YOUR ASSIGNMENT >> In the article on downsampling below, transcribe everything from "Time-series data is" down to "an OHLC example.".

Time-series data is often ingested at a very high resolution (e.g., thousands of data points per second). To make it easier to analyze time-series, users often downsample their data (e.g., they convert thousands of data points per second to only one). This technique doesn’t only save storage costs, because you need to store lower resolution data, but it also makes it easier to create visualizations and recognize trends in the data.

Downsampling is often done repeatedly and continuously, which means that if, for example, you insert multiple new rows every second, the database rolls up the incoming data into larger buckets automatically. Instead of aggregating the raw data yourself, the database takes care of it automatically and in real-time. Let’s see how InfluxDB and TimescaleDB handle downsampling with an OHLC example.

InfluxDB

close=from(bucket: "crypto")
  |> range(start: -30d)
  |> group(columns:["symbol"])
  |> filter(fn: (r) => r["_measurement"] == "ohlc")
  |> window(every: 1h)
  |> reduce(fn: (r, accumulator) => ({
  
      indexLow:
        if (r._field=="low") then 
          accumulator.indexLow+1 
        else
        accumulator.indexLow,
      indexOpen: 
      if (r._field=="open") then 
       accumulator.indexOpen+1 
       else 
       accumulator.indexOpen,
        open: 
      if (r._field=="open") then 
        if (accumulator.indexOpen==0) then 
          r._value 
        else 
          accumulator.open
      else
        accumulator.open  
    ,
    
    
      high:
       if (r._field=="high") then  
          if(r._value>accumulator.high ) then
            r._value
          else
            accumulator.high 
      else 
        accumulator.high
   ,
    low: 
      if (r._field=="low") then

          if(r._value<accumulator.low or accumulator.indexLow==0.0) then
            r._value
          else
           accumulator.low 
      else 
        accumulator.low,

             close: 
       if (r._field=="close") then 
          r._value 
      else 
        accumulator.close,
             volume: 
        if (r._field=="volume") then
          r._value+accumulator.volume 
          else
           accumulator.volume
        
  
    }),
    identity: {indexLow:0,indexOpen:0,open: 0.0,high: 0.0,low: 0.0,close: 0.0,volume: 0.0})

Keypoint correspondence data:
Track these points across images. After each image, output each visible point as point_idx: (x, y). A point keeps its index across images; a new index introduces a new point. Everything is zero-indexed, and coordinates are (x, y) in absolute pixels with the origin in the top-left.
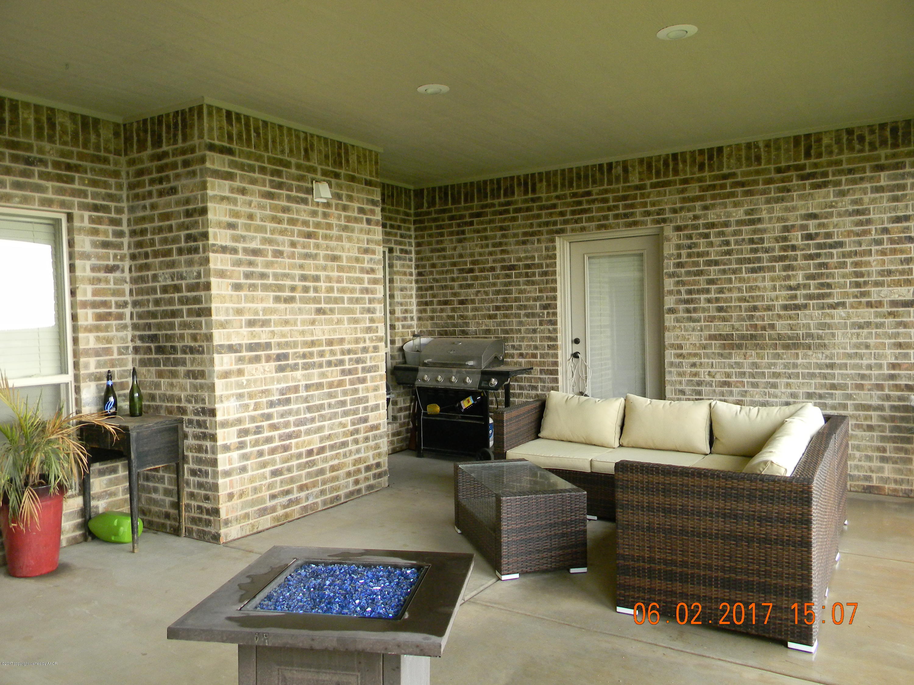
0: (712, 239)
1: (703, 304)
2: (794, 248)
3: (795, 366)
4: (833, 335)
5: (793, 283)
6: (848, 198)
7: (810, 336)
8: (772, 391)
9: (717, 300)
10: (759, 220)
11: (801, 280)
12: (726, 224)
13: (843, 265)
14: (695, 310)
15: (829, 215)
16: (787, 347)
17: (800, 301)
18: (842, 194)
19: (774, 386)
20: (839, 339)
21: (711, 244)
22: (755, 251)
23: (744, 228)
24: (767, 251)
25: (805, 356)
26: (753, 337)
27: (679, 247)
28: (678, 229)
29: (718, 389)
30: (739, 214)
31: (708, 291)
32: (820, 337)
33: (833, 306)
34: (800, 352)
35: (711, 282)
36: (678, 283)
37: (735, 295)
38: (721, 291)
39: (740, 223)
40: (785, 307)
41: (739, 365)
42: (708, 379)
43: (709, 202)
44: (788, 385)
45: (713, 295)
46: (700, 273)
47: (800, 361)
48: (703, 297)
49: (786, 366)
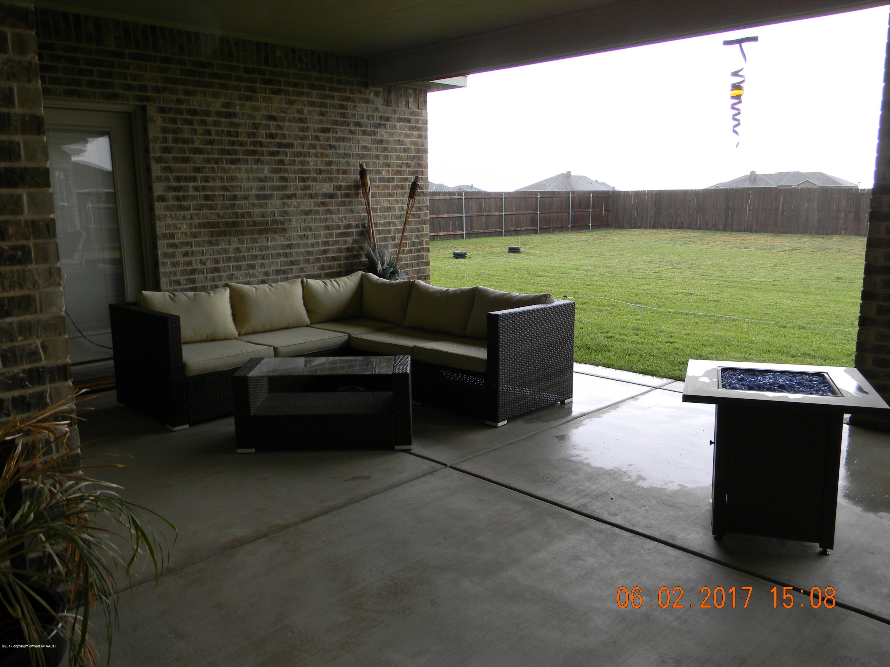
0: (195, 126)
1: (191, 193)
2: (261, 144)
3: (267, 248)
4: (290, 220)
5: (262, 175)
6: (295, 107)
7: (276, 222)
8: (251, 271)
9: (204, 188)
10: (234, 115)
11: (266, 173)
12: (207, 114)
13: (293, 163)
14: (184, 198)
15: (283, 120)
16: (260, 232)
17: (268, 192)
18: (291, 103)
19: (253, 267)
20: (294, 224)
21: (195, 132)
22: (232, 143)
23: (222, 120)
24: (242, 144)
25: (274, 239)
26: (235, 224)
27: (164, 130)
28: (162, 110)
29: (209, 275)
30: (217, 105)
31: (195, 179)
32: (282, 223)
33: (290, 197)
34: (270, 236)
35: (198, 170)
36: (165, 169)
37: (218, 184)
38: (206, 179)
39: (219, 114)
40: (258, 197)
41: (225, 251)
42: (200, 266)
43: (190, 88)
44: (263, 265)
45: (199, 184)
46: (186, 160)
47: (270, 244)
48: (191, 185)
49: (261, 249)
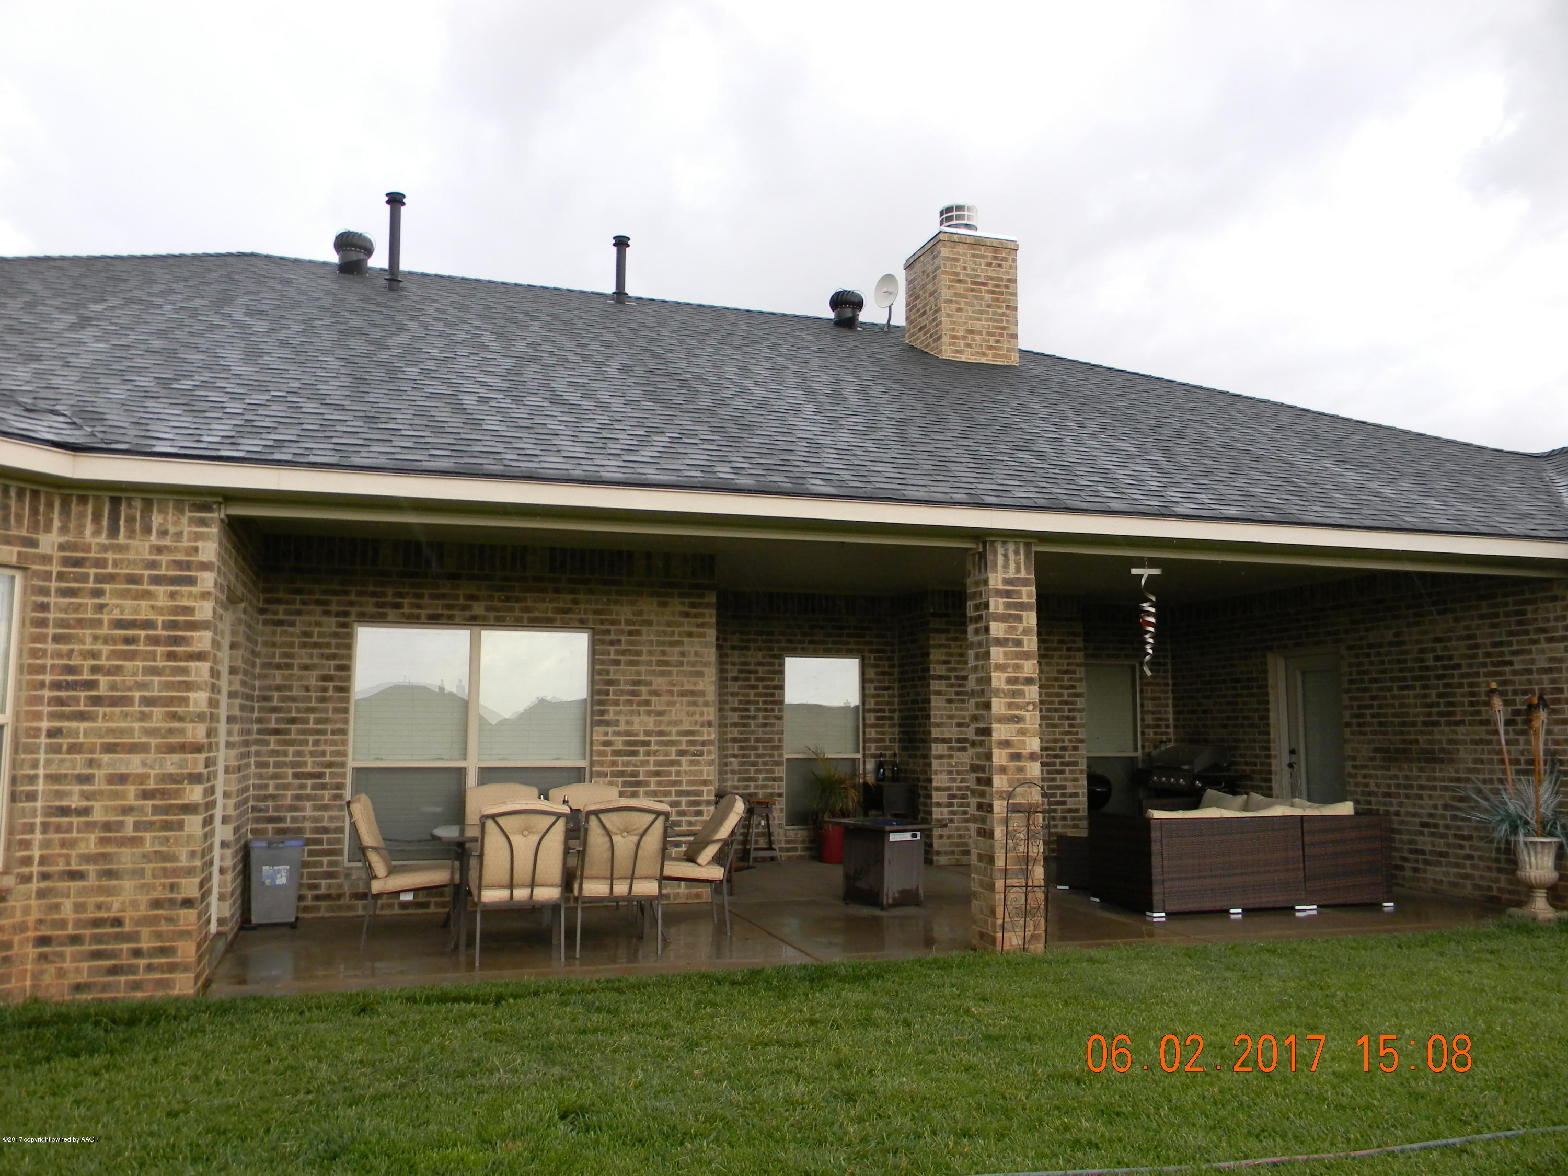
0: (1373, 658)
1: (1369, 719)
2: (1427, 668)
3: (1435, 779)
4: (1458, 750)
5: (1429, 701)
6: (1462, 624)
7: (1442, 750)
8: (1420, 802)
9: (1378, 715)
10: (1403, 643)
11: (1434, 699)
12: (1381, 645)
13: (1460, 686)
14: (1364, 724)
15: (1449, 639)
16: (1428, 761)
17: (1435, 718)
18: (1457, 620)
19: (1421, 797)
20: (1462, 755)
21: (1372, 663)
22: (1401, 670)
23: (1393, 649)
24: (1411, 670)
25: (1441, 770)
26: (1405, 751)
27: (1351, 665)
28: (1350, 648)
29: (1383, 799)
30: (1389, 635)
31: (1371, 707)
32: (1449, 752)
33: (1458, 723)
34: (1437, 766)
35: (1373, 698)
36: (1351, 699)
37: (1390, 711)
38: (1380, 707)
39: (1391, 644)
40: (1425, 723)
41: (1396, 777)
42: (1375, 789)
43: (1369, 625)
44: (1431, 797)
45: (1375, 711)
46: (1365, 690)
47: (1438, 774)
48: (1368, 712)
49: (1429, 779)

RESULT OF THE TASK >>
Time-series data is often ingested at a very high resolution (e.g., thousands of data points per second). To make it easier to analyze time-series, users often downsample their data (e.g., they convert thousands of data points per second to only one). This technique doesn’t only save storage costs, because you need to store lower resolution data, but it also makes it easier to create visualizations and recognize trends in the data.

Downsampling is often done repeatedly and continuously, which means that if, for example, you insert multiple new rows every second, the database rolls up the incoming data into larger buckets automatically. Instead of aggregating the raw data yourself, the database takes care of it automatically and in real-time. Let’s see how InfluxDB and TimescaleDB handle downsampling with an OHLC example.